WRITTEN REQUEST:
Print the passage of the post on character-name matching from "Does this mean" to "TIBETAN LETTER -A.", word for word.
____ DOCUMENT TEXT
Loose character-name matching

"J. S. Choi" via Unicode unicode at unicode.org
Sun Jan 20 16:13:08 CST 2019


Thanks for the reply. These answers make sense. 

However, I am still confused by that passage from the Standard in § 4.8. To review, it says: “Because Unicode character names do not contain any underscore (“_”) characters, a common strategy is to replace any hyphen-minus or space in a character name by a single “_” when constructing a formal identifier from a character name. This strategy automatically results in a syntactically correct identifier in most formal languages. Furthermore, such identifiers are guaranteed to be unique, because of the special rules for character name matching.” 

How is this system supposed encode names with non-medial hyphens (or U+116C’s name)? Many (most?) programming languages disallow both spaces and hyphens in identifiers. For instance, among the most-popular programming languages as ranked by TIOBE, *none* of them allow hyphens in identifiers as far as I can tell, and many of them (e.g., C, Python, MATLAB) do not allow *any* other ASCII identifier characters, including the dollar sign $.

Does this mean that, it would impossible to create valid identifiers in these popular programming languages for characters with non-medial hyphens (or U+116C HANGUL JUNGSEONG O-E), contrary to the Standard’s claim in § 4.8?

One system of making valid identifiers in those languages is to make the underscore equivalent to hyphen-minus and then use camel case on space-separated words. For instance:
hangulJunseongOE for U+116C HANGUL JUNGSEONG OE,
hangulJunseongO_E for U+116C HANGUL JUNGSEONG O-E,
tibetanLetterA for U+0F68 TIBETAN LETTER A,
tibetanLetter_A for U+0F60 TIBETAN LETTER -A.
________
____ SUPPLIED INFORMATION
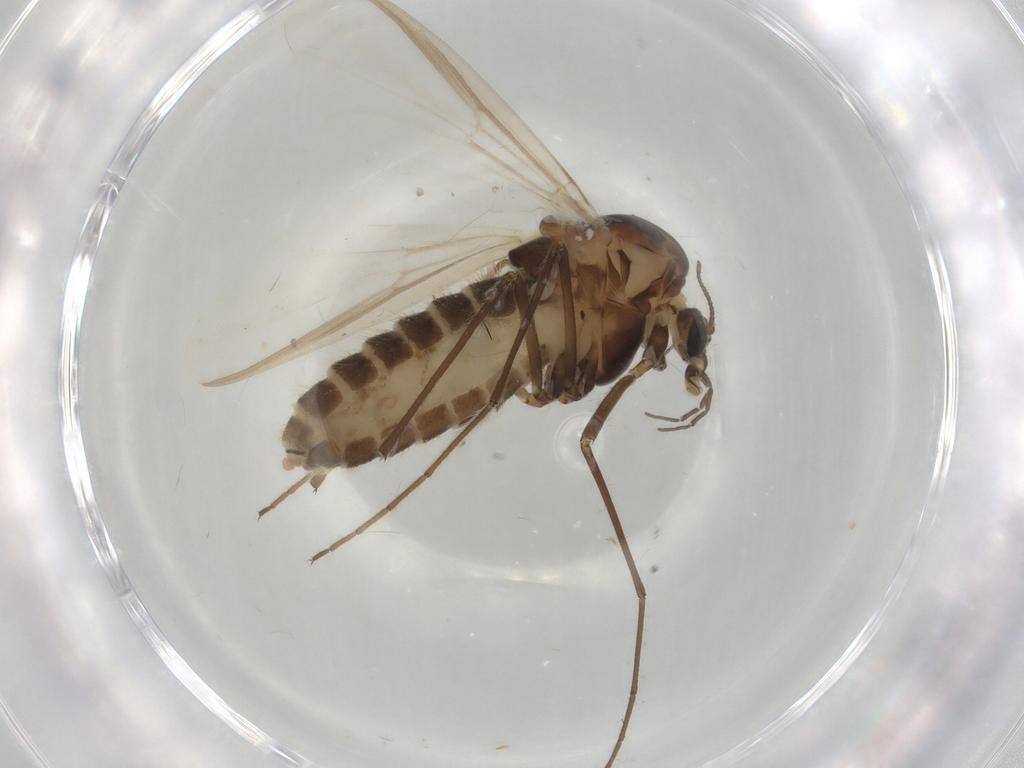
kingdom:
________
WORKED SOLUTION:
Does this mean that, it would impossible to create valid identifiers in these popular programming languages for characters with non-medial hyphens (or U+116C HANGUL JUNGSEONG O-E), contrary to the Standard’s claim in § 4.8?

One system of making valid identifiers in those languages is to make the underscore equivalent to hyphen-minus and then use camel case on space-separated words. For instance:
hangulJunseongOE for U+116C HANGUL JUNGSEONG OE,
hangulJunseongO_E for U+116C HANGUL JUNGSEONG O-E,
tibetanLetterA for U+0F68 TIBETAN LETTER A,
tibetanLetter_A for U+0F60 TIBETAN LETTER -A.